身体を傾けながら、前との距離をさらに詰める。
外から来る気配。
後ろからも何人かが動き始めた。
当然だ。
私が動いた。
ならばここを勝負どころと見る。そうでなければ間に合わない。
けれど、ここから私と同じだけ脚を使える者が何人いるか。
前を見る。
隊列が直線へ向く。
逃げていたショウナンラノビアとブーケフレグランスの間に視界が開いた。
その外側に1人分。十分だ。
そこへ身体を滑り込ませる。
一歩。二歩。
脚へ力を伝える。
捉えた。
横へ並び、そして、そのまま前へ出る。
思っていたよりも、ずっと楽だ。
まだ全力ではない。それなのに前の2人が後ろへ流れていく。
まもなく400のハロン棒が視界に入る。
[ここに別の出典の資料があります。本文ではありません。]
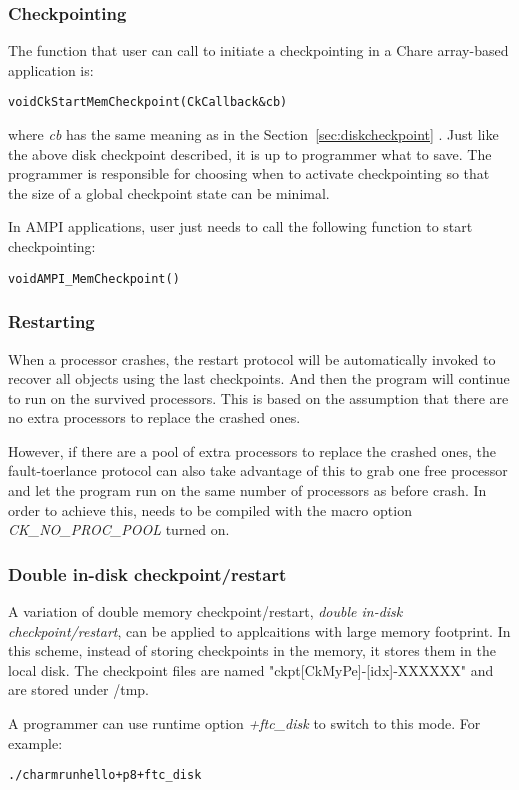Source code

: \subsubsection{Checkpointing}

The function that user can call to initiate a checkpointing in a Chare 
array-based application is: 

\begin{alltt}
      void CkStartMemCheckpoint(CkCallback &cb)
\end{alltt}

where {\it cb} has the same meaning as in the Section~\ref{sec:diskcheckpoint} .
Just like the above disk checkpoint described, it is up to programmer what to save.
The programmer is responsible for choosing when to activate checkpointing so that
the size of a global checkpoint state can be minimal.

In AMPI applications, user just needs to call the following function to 
start checkpointing:

\begin{alltt}
      void AMPI_MemCheckpoint()
\end{alltt}

\subsubsection{Restarting}

When a processor crashes, the restart protocol will be automatically
invoked to recover all objects using the last checkpoints. And then the program
will continue to run on the survived processors. This is based on the assumption
that there are no extra processors to replace the crashed ones. 

However, if there are a pool of extra processors to replace the crashed ones, 
the fault-toerlance protocol can also take advantage of this to grab one
free processor and let the program run on the same number of processors 
as before crash. 
In order to achieve this, \charmpp{} needs to be compiled with the macro option
 {\it CK\_NO\_PROC\_POOL} turned on.


\subsubsection{Double in-disk checkpoint/restart}

A variation of double memory checkpoint/restart,
{\it double in-disk checkpoint/restart},
can be applied to applcaitions with large memory footprint.
In this scheme, instead of storing checkpoints in the memory, it stores 
them in the local disk.
The checkpoint files are named "ckpt[CkMyPe]-[idx]-XXXXXX" and are stored under /tmp.

A programmer can use runtime option {\it +ftc\_disk} to switch to this mode.
For example:

\begin{alltt}
   ./charmrun hello +p8 +ftc_disk
\end{alltt} 


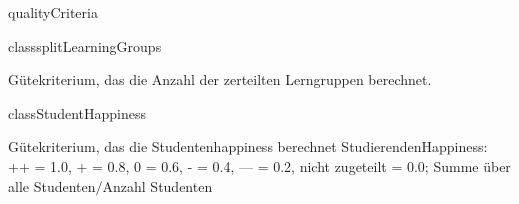 \begin{texdocpackage}{qualityCriteria}
\begin{texdocclass}{class}{splitLearningGroups}
\label{texdoclet:qualityCriteria.splitLearningGroups}
\begin{texdocclassintro}
Gütekriterium, das die Anzahl der zerteilten Lerngruppen berechnet.\end{texdocclassintro}
\begin{texdocclassconstructors}
\end{texdocclassconstructors}
\begin{texdocclassmethods}
\end{texdocclassmethods}
\end{texdocclass}


\begin{texdocclass}{class}{StudentHappiness}
\label{texdoclet:qualityCriteria.StudentHappiness}
\begin{texdocclassintro}
Gütekriterium, das die Studentenhappiness berechnet 
 StudierendenHappiness:
++ = 1.0,
+ = 0.8,
0 = 0.6,
- = 0.4,
— = 0.2,
nicht zugeteilt = 0.0;
Summe über alle Studenten$/$Anzahl Studenten\end{texdocclassintro}
\begin{texdocclassconstructors}
\end{texdocclassconstructors}
\begin{texdocclassmethods}
\end{texdocclassmethods}
\end{texdocclass}


\end{texdocpackage}



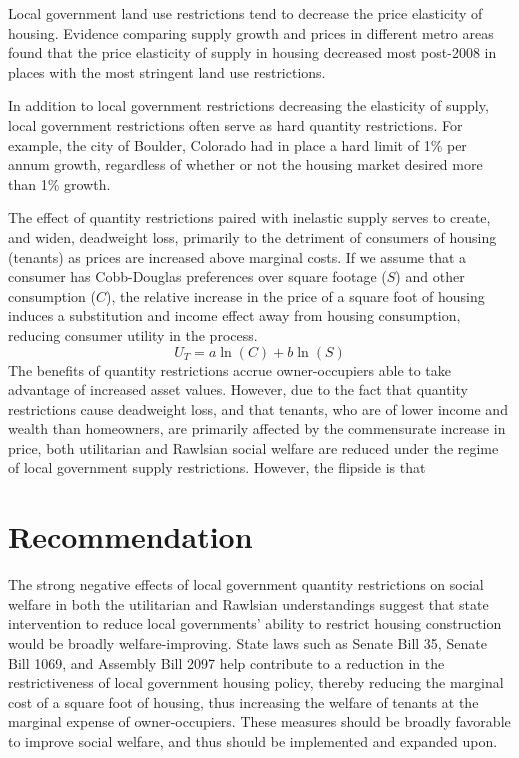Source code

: \documentclass[12pt]{extarticle}
\newlength\tindent
\renewcommand{\indent}{\hspace*{\tindent}}
\begin{document}
  \indent Local government land use restrictions tend to decrease the price elasticity of housing. Evidence comparing supply growth and prices in different metro areas found that the price elasticity of supply in housing decreased most post-2008 in places with the most stringent land use restrictions.\supercite{albuquerque_2020}

  \indent In addition to local government restrictions decreasing the elasticity of supply, local government restrictions often serve as hard quantity restrictions. For example, the city of Boulder, Colorado had in place a hard limit of 1\% per annum growth,\supercite{growth_caps} regardless of whether or not the housing market desired more than 1\% growth.

  \indent The effect of quantity restrictions paired with inelastic supply serves to create, and widen, deadweight loss, primarily to the detriment of consumers of housing (tenants) as prices are increased above marginal costs. If we assume that a consumer has Cobb-Douglas preferences over square footage ($S$) and other consumption ($C$), the relative increase in the price of a square foot of housing induces a substitution and income effect away from housing consumption, reducing consumer utility in the process.
  \[U_{T} = a\ln(C) + b\ln(S)\]
  \indent The benefits of quantity restrictions accrue owner-occupiers able to take advantage of increased asset values. However, due to the fact that quantity restrictions cause deadweight loss, and that tenants, who are of lower income and wealth than homeowners,\supercite{tenant_income} are primarily affected by the commensurate increase in price, both utilitarian and Rawlsian social welfare are reduced under the regime of local government supply restrictions. However, the flipside is that 
  \section*{Recommendation}%
  \indent The strong negative effects of local government quantity restrictions on social welfare in both the utilitarian and Rawlsian understandings suggest that state intervention to reduce local governments' ability to restrict housing construction would be broadly welfare-improving. State laws such as Senate Bill 35, Senate Bill 1069, and Assembly Bill 2097 help contribute to a reduction in the restrictiveness of local government housing policy, thereby reducing the marginal cost of a square foot of housing, thus increasing the welfare of tenants at the marginal expense of owner-occupiers. These measures should be broadly favorable to improve social welfare, and thus should be implemented and expanded upon.
  \printbibliography
\end{document}
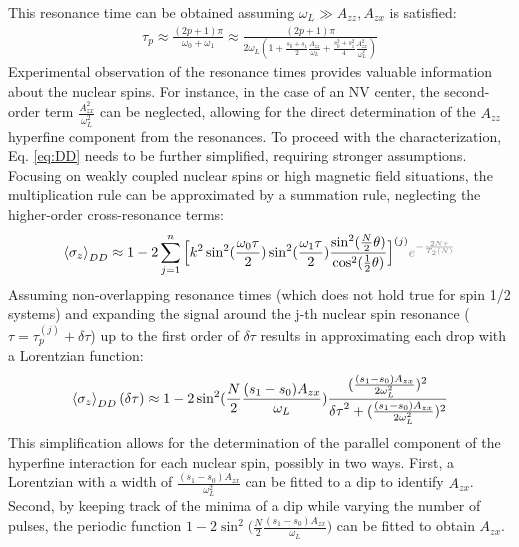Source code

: \documentclass[%
 reprint,
superscriptaddress,
 amsmath,amssymb,
 aps,
]{revtex4-2}
\begin{document}
This resonance time can be obtained assuming $\omega_L \gg A_{zz}, A_{zx}$ is satisfied: 
\begin{gather} \label{eq:resonance}
	\tau_p \approx  \frac{(2p+1) \pi}{\omega_0 + \omega_1} \approx \frac{(2p+1)\pi}{2\omega_L(1+\frac{s_0+s_1}{2} \frac{A_{zz}}{\omega_L}+ \frac{s_0^2+s_1^2}{4}\frac{A_{zx}^2}{\omega_L^2})}
\end{gather}
Experimental observation of the resonance times provides valuable information about the nuclear spins.
For instance, in the case of an NV center, the second-order term $\frac{A_{zx}^2}{\omega_L^2}$ can be neglected, allowing for the direct determination of the $A_{zz}$ hyperfine component from the resonances.
To proceed with the characterization, Eq. \ref{eq:DD} needs to be further simplified, requiring stronger assumptions.
Focusing on weakly coupled nuclear spins or high magnetic field situations, the multiplication rule can be approximated by a summation rule, neglecting the higher-order cross-resonance terms:
\small
\begin{gather}
	\expval{\sigma_z}_{DD} \approx 1 -2
	\sum_{j=1}^n \Big[ k^2 	 \sin^2(\frac{\omega_0 \tau}{2}) \sin^2(\frac{\omega_1 \tau}{2}) \frac{\sin^2(\frac{N}{2} \theta)}{\cos^2(\frac{1}{2}\theta)}  \Big]^{(j)} \textcolor{gray}{ e^{-\frac{2N\tau}{T_2(N)}}}
	\label{eq:approx_DD}
\end{gather}
\normalsize
Assuming non-overlapping resonance times (which does not hold true for spin 1/2 systems) and expanding the signal around the j-th nuclear spin resonance ($\tau = \tau_p^{(j)}+\delta \tau$) up to the first order of $\delta \tau$ results in approximating each drop with a Lorentzian function:
\small
\begin{gather}
	\expval{\sigma_z}_{DD} (\delta \tau ) \approx 1 -2\sin^2(\frac{N}{2}\frac{(s_1-s_0)A_{zx}}{\omega_L}) \frac{(\frac{(s_1-s_0)A_{zx}}{2\omega_L^2})^2}{{\delta \tau}^2 +(\frac{(s_1-s_0)A_{zx}}{2\omega_L^2})^2}
\end{gather}
\normalsize
This simplification allows for the determination of the parallel component of the hyperfine interaction for each nuclear spin, possibly in two ways. First, a Lorentzian with a width of $\frac{(s_1-s_0) A_{zx}}{\omega_L^2}$ can be fitted to a dip to identify $A_{zx}$. Second, by keeping track of the minima of a dip while varying the number of pulses, the periodic function $1 - 2 \sin^2\big(\frac{N}{2}\frac{(s_1-s_0) A_{zx}}{\omega_L}\big)$ can be fitted to obtain $A_{zx}$.
\end{document}
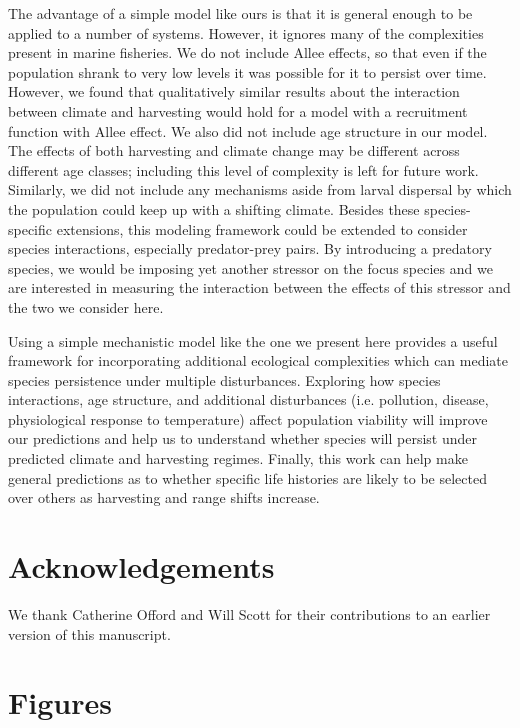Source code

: \documentclass[12pt,english]{article}
\begin{document}
\begin{spacing}{1.9}
\begin{flushleft}
The advantage of a simple model like ours is that it is general enough to be applied to a number of systems.  However, it  ignores many of the complexities present in marine fisheries. We do not include Allee effects, so that even if the population shrank to very low levels it was possible for it to persist over time. However, we found that qualitatively similar results about the interaction between climate and harvesting would hold for a model with a recruitment function with Allee effect. We also did not include age structure in our model. The effects of both harvesting and climate change may be different across different age classes; including this level of complexity is left for future work. Similarly, we did not include any mechanisms aside from larval dispersal by which the population could keep up with a shifting climate.  Besides these species-specific extensions, this modeling framework could be extended to consider species interactions, especially predator-prey pairs.  By introducing a predatory species, we would be imposing yet another stressor on the focus species \citep{Lingetal2009, Gurevitchetal2000}and we are interested in measuring the interaction between the effects of this stressor and the two we consider here.

Using a simple mechanistic model like the one we present here provides a useful framework for incorporating additional ecological complexities which can mediate species persistence under multiple disturbances. Exploring how species interactions, age structure, and additional disturbances (i.e. pollution, disease, physiological response to temperature) affect population viability will improve our predictions and help us to understand whether species will persist under predicted climate and harvesting regimes. Finally, this work can help make general predictions as to whether specific life histories are likely to be selected over others as harvesting and range shifts increase.


\section*{ Acknowledgements}
We thank Catherine Offord and Will Scott for their contributions to an earlier version of this manuscript. 

\end{flushleft}
\end{spacing}


\pagebreak
\section{Figures}
\end{document}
残り450mほど。
先頭に出る。
スタンドが正面に見え、歓声が大きくなる。
いつもの光景だ。
ここから。
前へ出て、速度を上げて。
追ってくる者に必要なだけの差をつける。
何度も繰り返してきた。
今回も変わらない。
そう思ったところで、右後方に影。
誰かと見るまでもない。
脚音で分かる。気配で感じる。
滑らかに、それでいて力強い踏み込み。
そもそも私を捉えうる者など、この場に1人しか居ない。
ウオッカ。
やはり来たか。
4コーナーでは私の後ろにいたはずだ。
そこから、前の集団が開いた外側へ出したらしい。
やはり誰も掣肘できなかったか。まあ当然だ。
振り返らない。その必要はない。
来るとすれば彼女であることなど、最初から分かりきっていた。
残り400。
さあここからだ。
息を一つ吐き、脚を切り替える。
高い速度へ乗せ、そのまま落とさず運び続ける。私の最も得意な走りへ。
体が前に出る。
まだ内側で粘っていたショウナンラノビアの姿が視界から消えた。
これでいい。
私は私の100点を出す。
そのうえで、先にゴールすればいいのだ。